Hij keek verstrooid naar de videorecorder. ‘Godverdomme. Ik weet
natuurlijk niet hoe dat apparaat werkt… jij moet het voor me doen.
Hier.’
Hij overhandigde me de videoband, waar een etiket op
zat met de tekst OPERATIE DOESJKA in
typemachineletters.
Ik stak de band in de videorecorder, pakte de
afstandsbediening en drukte op PLAY.
De videorecorder startte op en begon zachtjes te zoemen.

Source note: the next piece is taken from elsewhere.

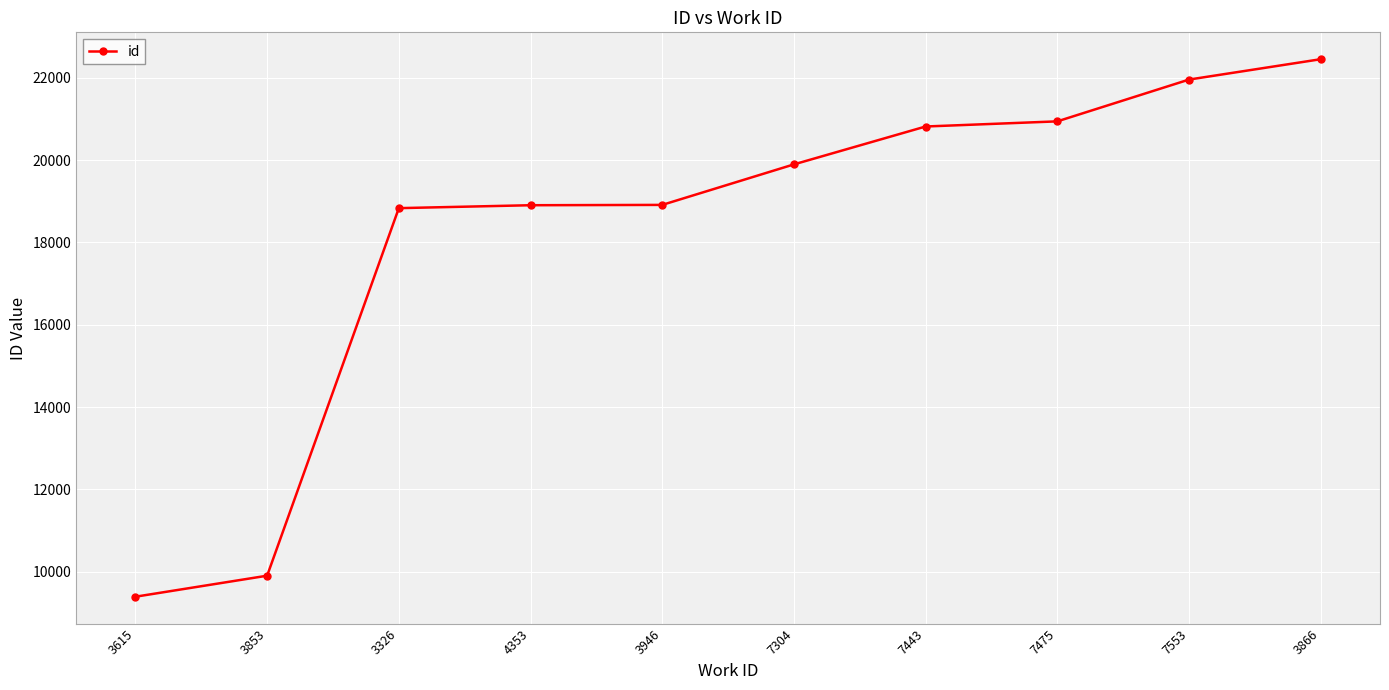

What is the average value?

18202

Het televisiescherm sprong van het blauwe scherm
over op een korrelig beeld. Rechts onderin zag ik een datum en een
tijd, weergegeven in witte cijfers. De seconden liepen door. Er
stond 21 maart 1984.
Het was een opname met een verborgen
camera. Ik meende vaag op de achtergrond de hoogbouw van Amsterdam
Geuzenveld of Slotervaart te zien.
Het beeld was erg rommelig. Er werd scherpgesteld op
een groene Opel waar iemand uit stapte. De man liep vervolgens naar
de Febo en passeerde een hotel met de naam Hotel Slotania.
De gestalte was niet scherp in beeld.
De teller onder in het beeld versprong. We waren een
kwartier verder. Nu waren de beelden duidelijker: ik zag een
bordeauxrode circustent op een plein. Op de achtergrond liepen twee
mannen in beige regenjassen langs het grauwe FNV-gebouw. Kort daarop werd de man die eerder
uit de Opel was gestapt, door de mannen in de regenjassen benaderd
en tegen de grond gewerkt.
De camera schokte, het beeld werd zwart.
Nu zag ik beelden die met een andere camera waren
gefilmd. Het was een totaalshot van het hele plein, met het circus
in het midden en nu links Hotel Slotania en de Febo op de hoek. Het
standpunt leek het dak van het FNV-gebouw. De camera zoomde in op een busje van
een arrestatieteam van de politie. De man werd afgevoerd.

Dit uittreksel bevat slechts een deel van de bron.